Chawla had a decent IPL at best, and stumbled when the pressure rose. You would need an advocate of great skill to win his case to be in the T20 side; and, to be honest, he would struggle to find someone to take on the job in the case of Test cricket. As Aakash Chopra - a sane voice India should use more - points out, Chawla took 27 wickets in first class cricket last year at 40.62 per wicket. It is like setting the bar to one metre to pick a high jump team. I don't even remember seeing his name in an India A team recently.
If this is the best bowling team India can pick, I would like the BCCI to get into an emergency meeting and appoint detectives to search for bowlers. I had thought all along that India's cupboard was thinly stocked. I can now announce that it is officially bare. There are no bowlers in India. We had anticipated this but didn't think the day would come so quickly.
I don't know what is worse, the absence of bowlers in India or the absence of any intent at all in looking for them. I keep coming back to what an organisation's priorities are. The BCCI is a well-evolved, financially savvy body. The IPL, and for that matter most cricket in India, is fairly efficiently organised, and the legal and financial acumen is outstanding. Look how quickly they moved to tackle a huge potential problem with the Deccan Chargers.
But there is a major fire raging around Indian cricket and I do not see anyone rushing to do anything about it. There are just no spinners, and the new-ball bowlers, like seasonal flowers, wither away, never to return. If Indian cricket has thrown up Sreesanth, RP Singh, Munaf Patel, Praveen Kumar, Varun Aaron, Ashish Nehra and Parwinder Awana, it means new-ball bowlers exist; but the mortality rates are too high. Currently the only people worried about that seem to be columnists! Indian cricket needs the alacrity shown on issues like television rights and franchise defaults to apply in areas like nurturing bowling as well. Without that, the No. 1 spot will never return.

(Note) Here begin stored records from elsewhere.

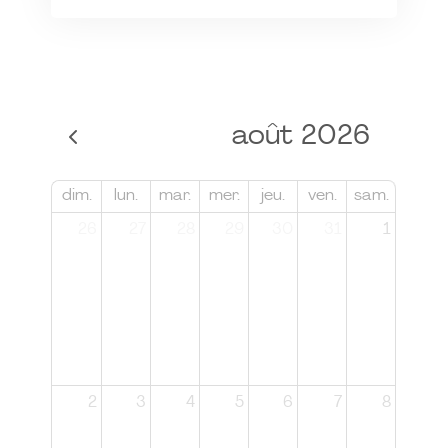
août 2026
dim.
lun.
mar.
mer.
jeu.
ven.
sam.
26
27
28
29
30
31
1
2
3
4
5
6
7
8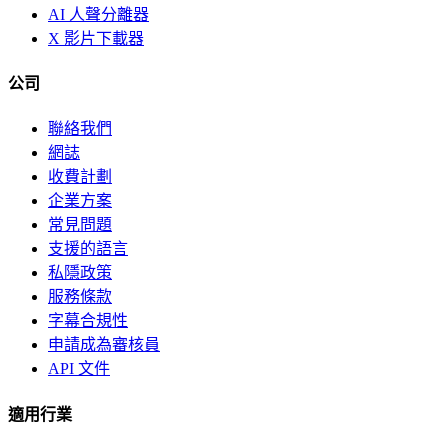
AI 人聲分離器
X 影片下載器
公司
聯絡我們
網誌
收費計劃
企業方案
常見問題
支援的語言
私隱政策
服務條款
字幕合規性
申請成為審核員
API 文件
適用行業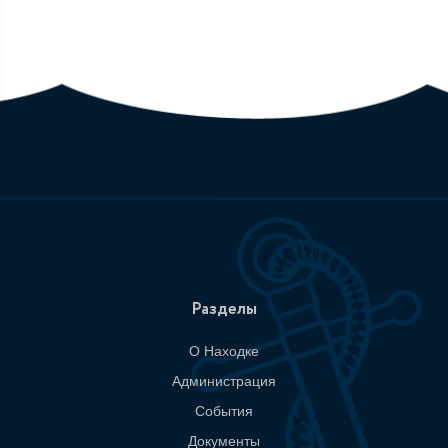
Разделы
О Находке
Администрация
События
Документы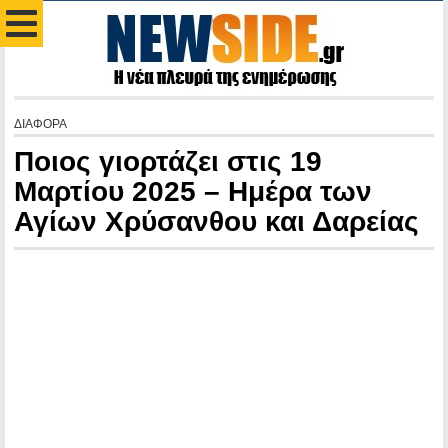
ΔΙΑΦΟΡΑ
Ποιος γιορτάζει στις 19
Μαρτίου 2025 – Ημέρα των
Αγίων Χρύσανθου και Δαρείας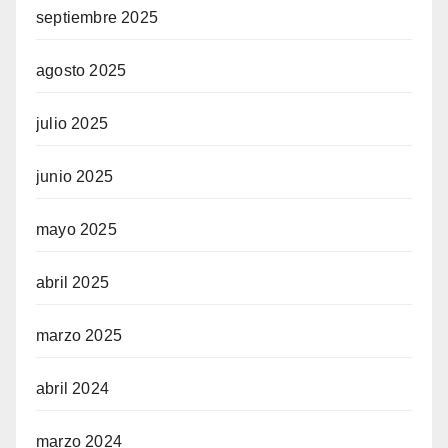
septiembre 2025
agosto 2025
julio 2025
junio 2025
mayo 2025
abril 2025
marzo 2025
abril 2024
marzo 2024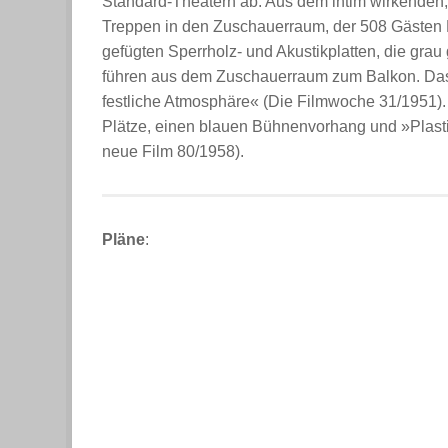
Standard-Theatern ab. Aus dem intim wirkenden,
Treppen in den Zuschauerraum, der 508 Gästen P
gefügten Sperrholz- und Akustikplatten, die gra
führen aus dem Zuschauerraum zum Balkon. Das 
festliche Atmosphäre« (Die Filmwoche 31/1951). 
Plätze, einen blauen Bühnenvorhang und »Plas
neue Film 80/1958).
Pläne
: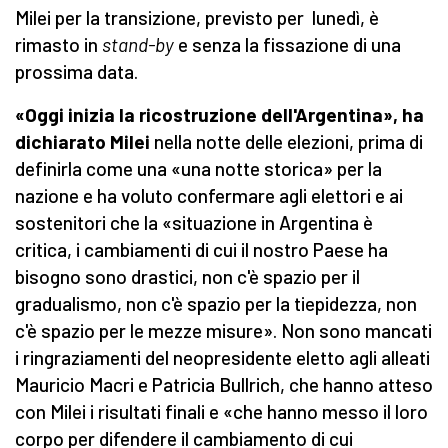
Milei per la transizione, previsto per lunedì, è
rimasto in
stand-by
e senza la fissazione di una
prossima data.
«Oggi inizia la ricostruzione dell'Argentina», ha
dichiarato Milei
nella notte delle elezioni, prima di
definirla come una «una notte storica» per la
nazione e ha voluto confermare agli elettori e ai
sostenitori che la «situazione in Argentina è
critica, i cambiamenti di cui il nostro Paese ha
bisogno sono drastici, non c'è spazio per il
gradualismo, non c'è spazio per la tiepidezza, non
c'è spazio per le mezze misure». Non sono mancati
i ringraziamenti del neopresidente eletto agli alleati
Mauricio Macri e Patricia Bullrich, che hanno atteso
con Milei i risultati finali e «che hanno messo il loro
corpo per difendere il cambiamento di cui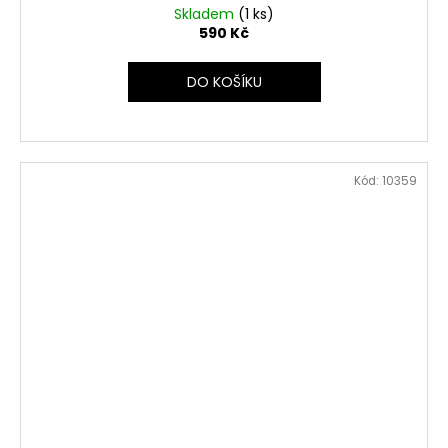
Skladem
(1 ks)
590 Kč
DO KOŠÍKU
Kód:
10359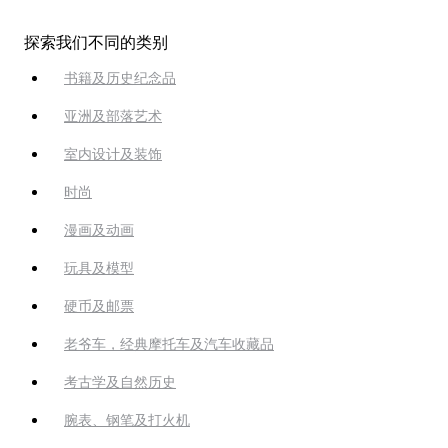
探索我们不同的类别
书籍及历史纪念品
亚洲及部落艺术
室内设计及装饰
时尚
漫画及动画
玩具及模型
硬币及邮票
老爷车，经典摩托车及汽车收藏品
考古学及自然历史
腕表、钢笔及打火机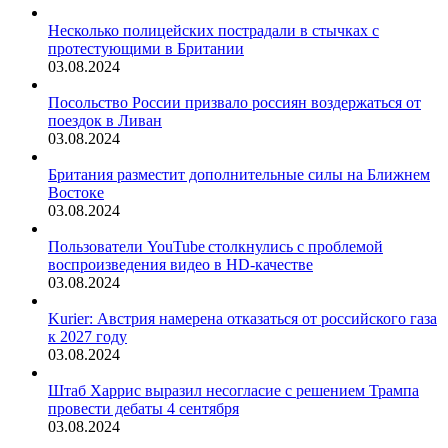
Несколько полицейских пострадали в стычках с
протестующими в Британии
03.08.2024
Посольство России призвало россиян воздержаться от
поездок в Ливан
03.08.2024
Британия разместит дополнительные силы на Ближнем
Востоке
03.08.2024
Пользователи YouTube столкнулись с проблемой
воспроизведения видео в HD-качестве
03.08.2024
Kurier: Австрия намерена отказаться от российского газа
к 2027 году
03.08.2024
Штаб Харрис выразил несогласие с решением Трампа
провести дебаты 4 сентября
03.08.2024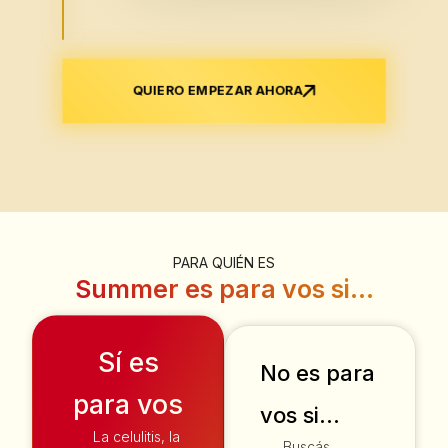
QUIERO EMPEZAR AHORA
PARA QUIÉN ES
Summer es para vos si...
Sí es
No es para
para vos
vos si…
La celulitis, la
Buscás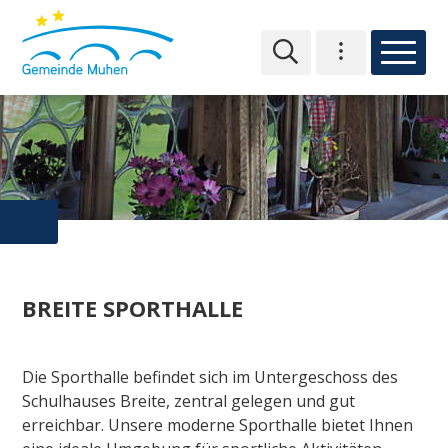
NAVIGIEREN IN MUHEN
Schnellnavigation
Hauptn
Hauptnavigation
Toplinks
BREITE SPORTHALLE
Die Sporthalle befindet sich im Untergeschoss des
Schulhauses Breite, zentral gelegen und gut
erreichbar. Unsere moderne Sporthalle bietet Ihnen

There are many other issues. The A team tours, thoughtful in theory, are being marred by roulette-style selections. I do not believe any country can have more than 25 players capable of playing at the highest level; even that is a stretch. The best 15 should be in the national side and the next 15 on A tours, and it stays that way till someone comes to knock the door down. But there is no pattern at the moment, or if there is, it is a deeply complex code that none of us can crack.
By end 2013, India may be without the services of some or all of Sachin Tendulkar, VVS Laxman, Zaheer Khan, Virender Sehwag and MS Dhoni. If three of those remain, India should be happy, but it also means that replacement players must start finding their feet around now. Maybe that is for a new set of selectors to do. Whoever they are, I would love to sneak in and look at their notepads for a things-to-do list. I greatly fear I know what I would find on it.